Das Machtpendel auf den Balearen schlug wieder um. Doch die PP-Regierung von José Ramón Bauzá verlor mit ihrer radikalen Sparpolitik, vor allem aber mit ihrem Frontalangriff auf die Inselsprache schnell an Popularität. Gleichzeitig stellte sich das linke Lager neu auf. Die Regionalpartei Més per Mallorca wurde geboren, auch die Protestpartei Podemos – Armengols künftige Koalitionspartner.

Mit einem Erdrutschsieg zog die Sozialistin 2015 in den Regierungssitz Consolat de Mar ein – und hat sich dort über zwei Legislaturperioden gehalten, 2019 sogar den Stimmenanteil auf Kosten ihrer Juniorpartner ausgebaut. Immer wieder knirschte es in der Koalition, immer wieder wurden Kompromisse gefunden – der Dialog ist für Armengol nicht nur Mittel zum Zweck, sondern ein demokratisches Gut, das sie bei jeder Gelegenheit im Munde führt: Dialog mit den politischen Partnern, Dialog mit den Bürgern, Dialog mit den gesellschaftlichen Vertretern. Armengol kann offenbar mit allen gut, zeigt sich nahbar statt arrogant und lacht gern laut und herzhaft.

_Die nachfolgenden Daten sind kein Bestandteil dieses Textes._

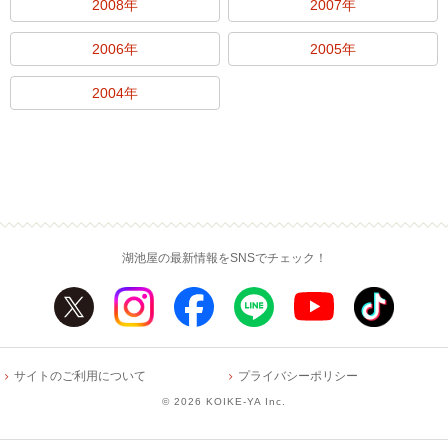
2008年
2007年
2006年
2005年
2004年
湖池屋の最新情報をSNSでチェック！
サイトのご利用について
プライバシーポリシー
©
2026 KOIKE-YA Inc.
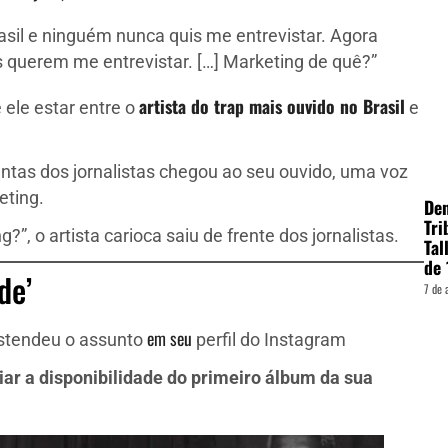
rasil e ninguém nunca quis me entrevistar. Agora
s querem me entrevistar. […] Marketing de quê?”
artista do trap mais ouvido no Brasil
ele estar entre o
e
ntas dos jornalistas chegou ao seu ouvido, uma voz
eting.
Den
Tri
, o artista carioca saiu de frente dos jornalistas.
Tal
de 
de’
7 de 
em seu
estendeu o assunto
perfil do Instagram
ar a disponibilidade do primeiro álbum da sua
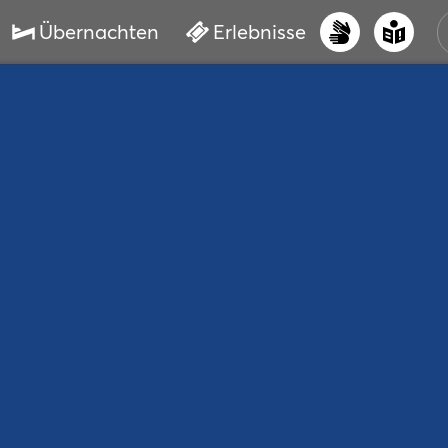
Übernachten
Erlebnisse
UNS
PRI
ERL
STR
VER
BUC
SER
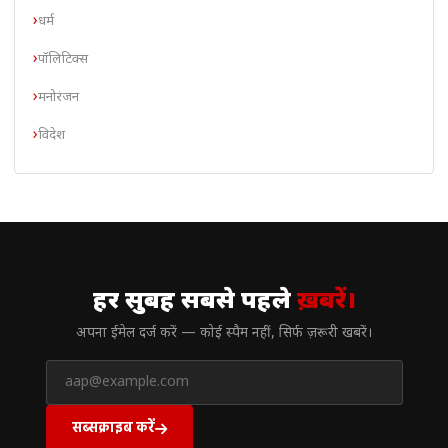
धर्म
पॉलिटिक्स
मनोरंजन
विदेश
// न्यूज़लेटर
हर सुबह सबसे पहले
ख़बरें।
अपना ईमेल दर्ज करें — कोई स्पैम नहीं, सिर्फ ज़रूरी खबरें।
सब्सक्राइब करें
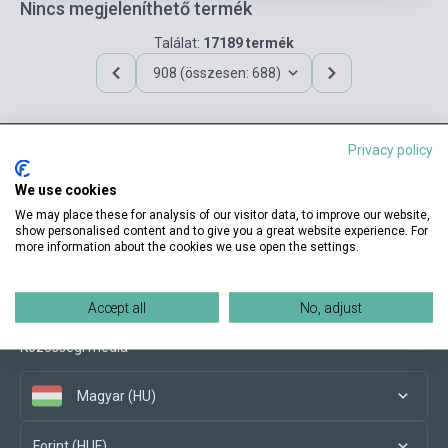
Nincs megjeleníthető termék
Találat:
17189 termék
908 (összesen: 688)
Privacy policy
Elérhetőségeink
We use cookies
We may place these for analysis of our visitor data, to improve our website,
show personalised content and to give you a great website experience. For
more information about the cookies we use open the settings.
Vásárlási feltételek
Accept all
No, adjust
Közösségi média
Magyar (HU)
Forint (HUF)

Corona-Krisenmanagerin mit kleinem Makel

Die Suche nach Konsens sowie natürlich ihr Pharmaziestudium kamen ihr denn auch in der Corona-Krise zupass. Jetzt schlug die Stunde der Krisenmanagerin. Früher als andere Politiker forderte sie eine harte Beschränkung der Mobilität auf der Tourismusinsel Mallorca und handelte zusammen mit Experten sowie Gesellschaftsvertretern immer neue Corona-Regeln aus. Auch auf den Balearen gerieten die Infektionszahlen außer Kontrolle, insgesamt lief die Lage aber glimpflicher ab als in anderen Regionen Spaniens.

Eng mit der Pandemie verknüpft ist allerdings auch ein Aufreger, den ihre Gegenkandidatin Marga Prohens bis heute auszuschlachten weiß. Im Oktober 2020 wurde Armengol nach Mitternacht mit Parteikollegen vor einer Bar in Palma angetroffen. Die Ortspolizei war wegen Ruhestörung angerückt, die Bar hätte bereits geschlossen sein müssen. Das zu einer Zeit, als Treffen auf maximal sechs Personen limitiert waren. Angesichts der Restriktionen entstand wenig später in der Urlauberbranche die Protestbewegung „SOS Turismo“.

Corona bedeutete darüber hinaus die Verzögerung zentraler Vorhaben, die auf der Agenda der Linksregierung standen – nach Lesart der Sozialisten braucht es eine dritte Legislaturperiode, um nicht zuletzt mithilfe der EU-Fonds Projekte wie die Straßenbahn oder den Zug nach Artà in die Tat umzusetzen, das soziale Netz dichter zu knüpfen sowie die Mängel im öffentlichen Gesundheitssystem zu beseitigen. Und an der Wohnungsnot beißt sich der Linkspakt offenbar die Zähne aus.

Den Idealen verpflichtet

Trotz aller Ermüdungserscheinungen, der Routine im politischen Diskurs und der Phrasen, die Armengol in beliebiger Länge auf Knopfdruck abspulen kann, merkt man ihr an, dass sie weiterhin brennt: für Themen wie Demokratie, Vergangenheitsbewältigung, Solidarität mit sozial Benachteiligten oder etwa die Situation der Menschen in den Flüchtlingscamps der Westsahara. Kinder von dort kommen bei Familien auf Mallorca unter, auch Armengol nahm zwei Kinder auf.

So sichtbar die 51-Jährige auf der Politikbühne ist, so bewusst schirmt sie ihr Privatleben ab. Während Kollegen auch mal über ihre Kinder plaudern, gibt die Unverheiratete öffentlich nichts preis – ein Grundsatz, der auch von den Medien geachtet wird. Und genauso ungern redet sie natürlich über mögliche Nachfolger. Kandidaten wären Tourismusminister Iago Negueruela oder Inselratspräsidentin Catalina Cladera. Aber das ist Zukunftsmusik. Die presidenta, das ist Francina Armengol.